1er juin [1836], mercredi, 4 h. après midi

Il s’est passé bien peu de temps depuis que tu m’as quittée, mon cher bien-aimé. Eh bien, ça n’empêche pas que je n’aie déjà des montagnes d’amour amoncelées sur le cœur. J’éprouve le besoin de te revoir pour te dire : Toto, je t’aime, Toto, tu es ma joie, Toto, tu es ma vie et mon bonheur. C’est un fait que plus je suis avec toi et plus je sens le besoin d’y être, plus je suis heureuse et plus j’ai besoin de bonheur, plus je t’aime et plus j’ai besoin d’amour.
Il n’est pas présumable que tu puisses me donner la journée entière de joie et d’ivresse ; aussi je suis comme tu m’as quittéea, encore un peu plus sale parce que je me suis livrée à des récurages sur la personne du CHAT et sur celles de mes SOULIERS.
• • • • •
Réécris la lettre de « 1er juin [1836], mercredi, 4 h. » à « j’ai besoin d’amour. » en remplaçant chaque fois « Toto » par « mon chéri ».

> _Documents fournis_:
• • • • •
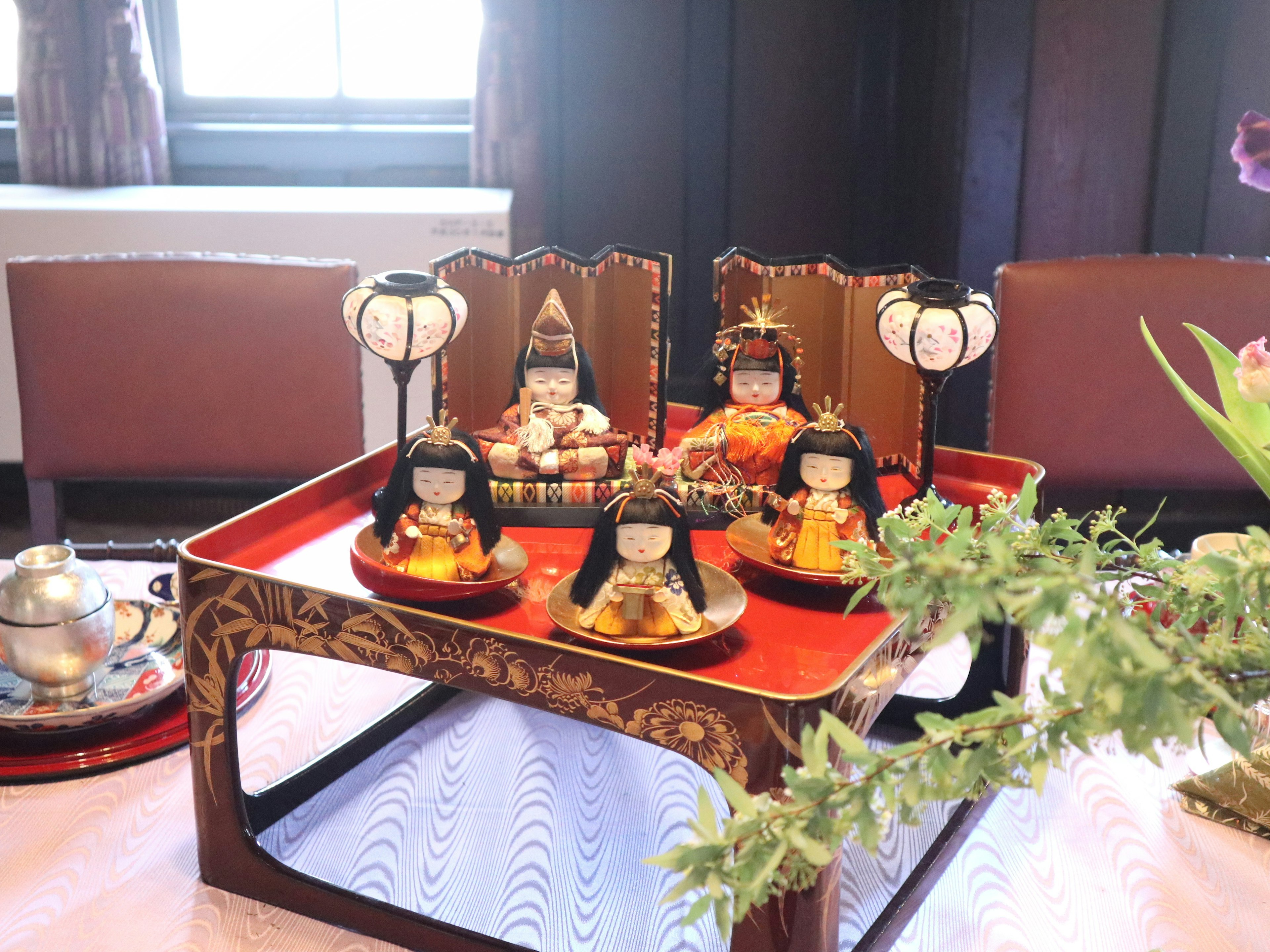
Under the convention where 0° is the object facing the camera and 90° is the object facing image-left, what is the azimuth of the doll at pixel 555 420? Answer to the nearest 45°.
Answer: approximately 0°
• • • • •
> _Réponse_:
1er juin [1836], mercredi, 4 h. après midi

Il s’est passé bien peu de temps depuis que tu m’as quittée, mon cher bien-aimé. Eh bien, ça n’empêche pas que je n’aie déjà des montagnes d’amour amoncelées sur le cœur. J’éprouve le besoin de te revoir pour te dire : mon chéri, je t’aime, mon chéri, tu es ma joie, mon chéri, tu es ma vie et mon bonheur. C’est un fait que plus je suis avec toi et plus je sens le besoin d’y être, plus je suis heureuse et plus j’ai besoin de bonheur, plus je t’aime et plus j’ai besoin d’amour.